═══ Selected extract

In addition to accuracy-related challenges, DL models also encounter computational limitations. As dataset size increases, training time grows significantly. Although EfficientNetB0 demonstrates improved efficiency, it still falls short compared to lightweight ML models such as Medium Gaussian SVM in both training and inference times. Real-time deployment scenarios, such as UAV-based solar panel inspection, benefit from models that deliver faster inference and stable accuracy. DL models, though capable of capturing complex patterns, may not always provide the best trade-off between performance and computational efficiency. These limitations highlight the importance of selecting architectures suited to application-specific requirements, including data variability, inference speed, and resource availability.

As shown in Table 9, Medium Gaussian SVM achieved similar or superior accuracy to VGG16 across all datasets while requiring only a fraction of the training time. This underscores the efficiency and practicality of ML models for real-time or embedded applications.

In summary, the results provide strong evidence that ML models exhibit superior overall performance compared to DL models. ML models are consistently faster to train and test, making them more efficient for quick-deployment scenarios. For resource-constrained environments, ML models are more favorable when computational resources and time are a concern. Based on the observed results, it can be confidently concluded that ML models outperform DL models overall performance-wise.

5. Discussion

Based on the results, it is observed that Medium Gaussian SVM and Quadratic SVM perform well out of the top five models selected. With the training and testing results for performance and time evaluation, Medium Gaussian SVM achieves 99.3% accuracy, and it achieved higher accuracy across five datasets in training scenarios. Considerably, its training and testing times are also low but resulted in the minimum time for quadratic SVM. This is outweighed by other factors such as the ability to handle nonlinear patterns, better generalization for datasets with irregular distributions, flexible boundaries that fit the real-world data, a Gaussian kernel that adapts to complex decision boundaries, and the capturing of minor differences between hotspot and non-hotspot regions. The Gaussian kernel has the capability to control boundary smoothness by kernel scale parameter. Above all, Medium Gaussian SVM is widely used for proven performance in vision tasks. This shows good performance in high-dimensional feature spaces.

This section elaborates on the interpretation of the most impactful features influencing solar hotspot classification predictions using What-if Analysis, highlighting key trends and insights. Furthermore, it presents an in-depth discussion of the advantages of the ML approach in addressing limitations commonly encountered with DL-based methods. A comprehensive comparison between the proposed method and prior techniques is conducted, including a boxplot analysis that visualizes the performance differences between ML and DL models. Additionally, statistical validation is employed. Furthermore, this section analyzes the trade-offs between classification accuracy and computational resource utilization. These discussions collectively serve to clearly position this research within the context of the existing literature.

══════
═══ Entries shown

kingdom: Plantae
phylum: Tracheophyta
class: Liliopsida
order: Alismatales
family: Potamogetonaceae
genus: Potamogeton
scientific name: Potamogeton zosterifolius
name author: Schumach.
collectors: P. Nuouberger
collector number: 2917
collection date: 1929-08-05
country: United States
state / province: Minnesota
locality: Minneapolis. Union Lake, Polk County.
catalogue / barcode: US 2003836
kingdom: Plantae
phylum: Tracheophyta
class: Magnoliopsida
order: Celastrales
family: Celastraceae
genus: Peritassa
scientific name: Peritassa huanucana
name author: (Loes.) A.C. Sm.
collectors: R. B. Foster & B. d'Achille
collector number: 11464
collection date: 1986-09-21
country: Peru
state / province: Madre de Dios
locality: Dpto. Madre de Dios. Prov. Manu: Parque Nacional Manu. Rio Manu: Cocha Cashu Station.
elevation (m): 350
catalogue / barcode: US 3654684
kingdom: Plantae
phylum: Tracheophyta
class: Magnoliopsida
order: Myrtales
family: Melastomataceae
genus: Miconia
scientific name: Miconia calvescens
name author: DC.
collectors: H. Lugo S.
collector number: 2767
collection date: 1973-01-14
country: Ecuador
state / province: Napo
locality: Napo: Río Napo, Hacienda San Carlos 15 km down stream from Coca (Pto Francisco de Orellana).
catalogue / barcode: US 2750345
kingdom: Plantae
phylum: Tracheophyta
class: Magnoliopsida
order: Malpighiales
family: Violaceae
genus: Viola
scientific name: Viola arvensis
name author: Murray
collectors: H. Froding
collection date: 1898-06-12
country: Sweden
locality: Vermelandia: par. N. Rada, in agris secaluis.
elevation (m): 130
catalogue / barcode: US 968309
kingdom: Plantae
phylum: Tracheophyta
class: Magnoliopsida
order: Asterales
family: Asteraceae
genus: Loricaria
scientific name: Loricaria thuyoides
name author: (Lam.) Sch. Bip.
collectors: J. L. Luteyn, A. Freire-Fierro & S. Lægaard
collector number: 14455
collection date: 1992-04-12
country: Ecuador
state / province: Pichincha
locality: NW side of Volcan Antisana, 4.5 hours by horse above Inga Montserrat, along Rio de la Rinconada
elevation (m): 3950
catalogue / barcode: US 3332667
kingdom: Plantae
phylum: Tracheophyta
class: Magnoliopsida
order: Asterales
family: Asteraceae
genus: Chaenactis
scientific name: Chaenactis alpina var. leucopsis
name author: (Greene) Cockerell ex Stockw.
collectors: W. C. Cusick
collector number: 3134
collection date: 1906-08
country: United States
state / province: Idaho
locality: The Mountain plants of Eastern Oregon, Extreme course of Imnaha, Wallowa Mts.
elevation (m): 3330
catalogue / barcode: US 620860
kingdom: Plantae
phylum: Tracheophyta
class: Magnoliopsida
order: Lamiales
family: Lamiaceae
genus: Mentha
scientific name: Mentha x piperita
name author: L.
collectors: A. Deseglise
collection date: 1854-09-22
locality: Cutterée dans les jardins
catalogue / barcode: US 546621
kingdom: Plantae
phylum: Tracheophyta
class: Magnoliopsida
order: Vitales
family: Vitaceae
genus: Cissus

══════

* **Stated problem 1**
Reproduce the portion of the excerpt comparing ML and DL models that begins at the words "This section elaborates" and ends after the words "the existing literature.".
* **Stated problem 2**
Convert the entries into a numbered list, skipping blank lines, from the first line of the entries through the line containing "scientific name: Loricaria thuyoides", both included.

* **Problem solution 1**
This section elaborates on the interpretation of the most impactful features influencing solar hotspot classification predictions using What-if Analysis, highlighting key trends and insights. Furthermore, it presents an in-depth discussion of the advantages of the ML approach in addressing limitations commonly encountered with DL-based methods. A comprehensive comparison between the proposed method and prior techniques is conducted, including a boxplot analysis that visualizes the performance differences between ML and DL models. Additionally, statistical validation is employed. Furthermore, this section analyzes the trade-offs between classification accuracy and computational resource utilization. These discussions collectively serve to clearly position this research within the context of the existing literature.

* **Problem solution 2**
1. kingdom: Plantae
2. phylum: Tracheophyta
3. class: Liliopsida
4. order: Alismatales
5. family: Potamogetonaceae
6. genus: Potamogeton
7. scientific name: Potamogeton zosterifolius
8. name author: Schumach.
9. collectors: P. Nuouberger
10. collector number: 2917
11. collection date: 1929-08-05
12. country: United States
13. state / province: Minnesota
14. locality: Minneapolis. Union Lake, Polk County.
15. catalogue / barcode: US 2003836
16. kingdom: Plantae
17. phylum: Tracheophyta
18. class: Magnoliopsida
19. order: Celastrales
20. family: Celastraceae
21. genus: Peritassa
22. scientific name: Peritassa huanucana
23. name author: (Loes.) A.C. Sm.
24. collectors: R. B. Foster & B. d'Achille
25. collector number: 11464
26. collection date: 1986-09-21
27. country: Peru
28. state / province: Madre de Dios
29. locality: Dpto. Madre de Dios. Prov. Manu: Parque Nacional Manu. Rio Manu: Cocha Cashu Station.
30. elevation (m): 350
31. catalogue / barcode: US 3654684
32. kingdom: Plantae
33. phylum: Tracheophyta
34. class: Magnoliopsida
35. order: Myrtales
36. family: Melastomataceae
37. genus: Miconia
38. scientific name: Miconia calvescens
39. name author: DC.
40. collectors: H. Lugo S.
41. collector number: 2767
42. collection date: 1973-01-14
43. country: Ecuador
44. state / province: Napo
45. locality: Napo: Río Napo, Hacienda San Carlos 15 km down stream from Coca (Pto Francisco de Orellana).
46. catalogue / barcode: US 2750345
47. kingdom: Plantae
48. phylum: Tracheophyta
49. class: Magnoliopsida
50. order: Malpighiales
51. family: Violaceae
52. genus: Viola
53. scientific name: Viola arvensis
54. name author: Murray
55. collectors: H. Froding
56. collection date: 1898-06-12
57. country: Sweden
58. locality: Vermelandia: par. N. Rada, in agris secaluis.
59. elevation (m): 130
60. catalogue / barcode: US 968309
61. kingdom: Plantae
62. phylum: Tracheophyta
63. class: Magnoliopsida
64. order: Asterales
65. family: Asteraceae
66. genus: Loricaria
67. scientific name: Loricaria thuyoides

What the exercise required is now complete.